Omitting all images, set down every line below exactly as it appears.

*** Opening of Records for the exercise ***

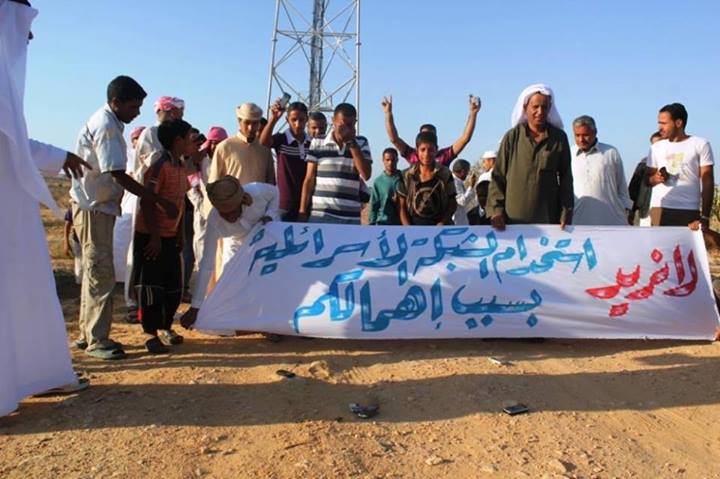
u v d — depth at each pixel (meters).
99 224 5.12
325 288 5.76
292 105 7.07
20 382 3.99
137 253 5.39
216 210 5.76
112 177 5.05
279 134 7.16
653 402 4.21
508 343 5.80
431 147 6.19
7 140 3.84
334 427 3.75
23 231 4.00
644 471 3.25
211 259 5.77
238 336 6.05
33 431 3.68
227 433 3.66
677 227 6.02
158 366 4.98
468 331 5.71
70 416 3.90
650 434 3.71
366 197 8.62
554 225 5.98
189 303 7.88
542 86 5.71
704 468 3.30
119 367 4.96
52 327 4.19
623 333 5.75
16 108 3.80
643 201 6.78
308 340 5.89
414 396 4.28
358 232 6.02
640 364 5.04
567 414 3.99
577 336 5.73
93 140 4.93
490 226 6.07
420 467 3.25
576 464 3.30
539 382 4.57
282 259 5.86
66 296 8.30
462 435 3.67
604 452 3.45
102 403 4.12
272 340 5.82
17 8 3.85
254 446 3.48
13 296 3.94
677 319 5.77
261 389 4.41
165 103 6.57
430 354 5.38
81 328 5.52
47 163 4.18
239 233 5.89
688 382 4.57
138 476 3.12
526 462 3.31
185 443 3.51
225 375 4.74
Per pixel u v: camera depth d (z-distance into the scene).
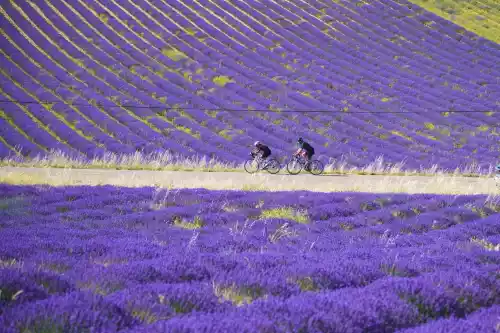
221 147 169.62
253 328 19.70
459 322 23.11
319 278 29.64
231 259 33.19
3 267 26.88
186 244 40.47
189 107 195.88
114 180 92.38
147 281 28.12
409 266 34.19
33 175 96.06
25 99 191.75
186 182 92.19
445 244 45.50
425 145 185.88
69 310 20.41
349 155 169.75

*** Close of Records for the exercise ***

Exercise result:
u v d — depth at each pixel (meters).
99 224 5.12
325 288 5.76
292 105 7.07
20 382 3.99
137 253 5.39
216 210 5.76
112 177 5.05
279 134 7.16
653 402 4.21
508 343 5.80
431 147 6.19
7 140 3.84
334 427 3.75
23 231 4.00
644 471 3.25
211 259 5.77
238 336 6.05
33 431 3.68
227 433 3.66
677 227 6.02
158 366 4.98
468 331 5.71
70 416 3.90
650 434 3.71
366 197 8.62
554 225 5.98
189 303 7.88
542 86 5.71
704 468 3.30
119 367 4.96
52 327 4.19
623 333 5.75
16 108 3.80
643 201 6.78
308 340 5.89
414 396 4.28
358 232 6.02
640 364 5.04
567 414 3.99
577 336 5.73
93 140 4.93
490 226 6.07
420 467 3.25
576 464 3.30
539 382 4.57
282 259 5.86
66 296 8.30
462 435 3.67
604 452 3.45
102 403 4.12
272 340 5.82
17 8 3.85
254 446 3.48
13 296 3.94
677 319 5.77
261 389 4.41
165 103 6.57
430 354 5.38
81 328 5.52
47 163 4.18
239 233 5.89
688 382 4.57
138 476 3.12
526 462 3.31
185 443 3.51
225 375 4.74
Per pixel u v: camera depth d (z-distance into the scene).
221 147 169.62
253 328 19.70
459 322 23.11
319 278 29.64
231 259 33.19
3 267 26.88
186 244 40.47
189 107 195.88
114 180 92.38
147 281 28.12
409 266 34.19
33 175 96.06
25 99 191.75
186 182 92.19
445 244 45.50
425 145 185.88
69 310 20.41
349 155 169.75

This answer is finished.